**GOAL OF THE EXERCISE**
Which lines in the items below contain the string "tuning"? Extract every such line, treating uppercase and lowercase as different.
--- begin DATA PROVIDED ---
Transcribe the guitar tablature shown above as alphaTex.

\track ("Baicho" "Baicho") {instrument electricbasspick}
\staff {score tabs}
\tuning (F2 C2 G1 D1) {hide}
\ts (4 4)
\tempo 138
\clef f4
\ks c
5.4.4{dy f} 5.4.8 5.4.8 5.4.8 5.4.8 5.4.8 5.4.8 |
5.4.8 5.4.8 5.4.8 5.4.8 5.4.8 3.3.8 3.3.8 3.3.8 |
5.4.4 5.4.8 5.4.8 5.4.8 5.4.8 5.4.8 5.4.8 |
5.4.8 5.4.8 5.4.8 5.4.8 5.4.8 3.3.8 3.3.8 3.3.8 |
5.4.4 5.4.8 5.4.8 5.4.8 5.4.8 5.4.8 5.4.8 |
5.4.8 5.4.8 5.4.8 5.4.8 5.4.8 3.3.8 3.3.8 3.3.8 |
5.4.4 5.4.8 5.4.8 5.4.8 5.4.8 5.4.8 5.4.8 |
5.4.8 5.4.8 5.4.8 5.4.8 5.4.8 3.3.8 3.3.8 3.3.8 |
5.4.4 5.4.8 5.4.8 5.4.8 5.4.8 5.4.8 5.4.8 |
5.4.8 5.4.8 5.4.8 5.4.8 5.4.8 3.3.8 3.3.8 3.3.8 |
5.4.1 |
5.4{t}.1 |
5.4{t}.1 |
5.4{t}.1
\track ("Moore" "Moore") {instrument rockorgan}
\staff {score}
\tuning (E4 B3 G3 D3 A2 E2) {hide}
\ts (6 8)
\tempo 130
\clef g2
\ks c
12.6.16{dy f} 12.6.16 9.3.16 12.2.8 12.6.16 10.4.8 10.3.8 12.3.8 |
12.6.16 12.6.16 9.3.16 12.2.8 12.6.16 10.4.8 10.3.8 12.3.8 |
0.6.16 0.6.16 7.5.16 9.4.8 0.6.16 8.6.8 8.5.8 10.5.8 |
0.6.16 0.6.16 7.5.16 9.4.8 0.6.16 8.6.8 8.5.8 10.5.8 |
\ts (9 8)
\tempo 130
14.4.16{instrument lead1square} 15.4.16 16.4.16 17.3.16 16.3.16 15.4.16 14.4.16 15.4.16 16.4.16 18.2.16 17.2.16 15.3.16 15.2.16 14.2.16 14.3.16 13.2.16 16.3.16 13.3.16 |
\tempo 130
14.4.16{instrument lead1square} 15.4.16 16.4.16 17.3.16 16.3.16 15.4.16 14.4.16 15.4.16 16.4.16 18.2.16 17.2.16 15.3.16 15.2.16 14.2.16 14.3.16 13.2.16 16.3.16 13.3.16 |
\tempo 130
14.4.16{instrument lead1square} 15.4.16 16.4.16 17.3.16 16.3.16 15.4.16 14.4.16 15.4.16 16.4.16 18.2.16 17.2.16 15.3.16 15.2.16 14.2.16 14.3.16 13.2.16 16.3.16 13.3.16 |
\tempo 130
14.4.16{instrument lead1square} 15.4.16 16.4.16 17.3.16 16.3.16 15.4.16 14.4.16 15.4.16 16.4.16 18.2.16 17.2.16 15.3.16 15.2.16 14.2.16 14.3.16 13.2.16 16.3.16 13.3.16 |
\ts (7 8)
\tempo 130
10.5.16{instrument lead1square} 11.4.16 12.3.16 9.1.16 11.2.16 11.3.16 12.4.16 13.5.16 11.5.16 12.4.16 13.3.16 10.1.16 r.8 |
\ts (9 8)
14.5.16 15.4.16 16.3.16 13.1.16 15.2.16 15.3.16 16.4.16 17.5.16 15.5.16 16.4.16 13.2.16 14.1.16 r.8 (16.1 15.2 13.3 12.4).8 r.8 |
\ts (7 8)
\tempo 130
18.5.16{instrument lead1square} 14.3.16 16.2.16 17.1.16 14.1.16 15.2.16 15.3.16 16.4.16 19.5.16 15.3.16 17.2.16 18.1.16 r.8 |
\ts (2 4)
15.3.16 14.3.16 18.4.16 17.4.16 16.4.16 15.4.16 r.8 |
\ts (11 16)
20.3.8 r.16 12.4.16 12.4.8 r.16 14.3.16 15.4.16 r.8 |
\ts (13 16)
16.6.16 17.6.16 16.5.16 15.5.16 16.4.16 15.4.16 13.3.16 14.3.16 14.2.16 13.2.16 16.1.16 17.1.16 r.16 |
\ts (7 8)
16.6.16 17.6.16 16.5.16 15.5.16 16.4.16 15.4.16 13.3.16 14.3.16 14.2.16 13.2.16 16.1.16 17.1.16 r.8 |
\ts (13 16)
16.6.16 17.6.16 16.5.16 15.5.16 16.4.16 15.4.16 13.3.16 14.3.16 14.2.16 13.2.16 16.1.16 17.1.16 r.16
--- end DATA PROVIDED ---
**OUTPUT BELOW**
\tuning (F2 C2 G1 D1) {hide}
\tuning (E4 B3 G3 D3 A2 E2) {hide}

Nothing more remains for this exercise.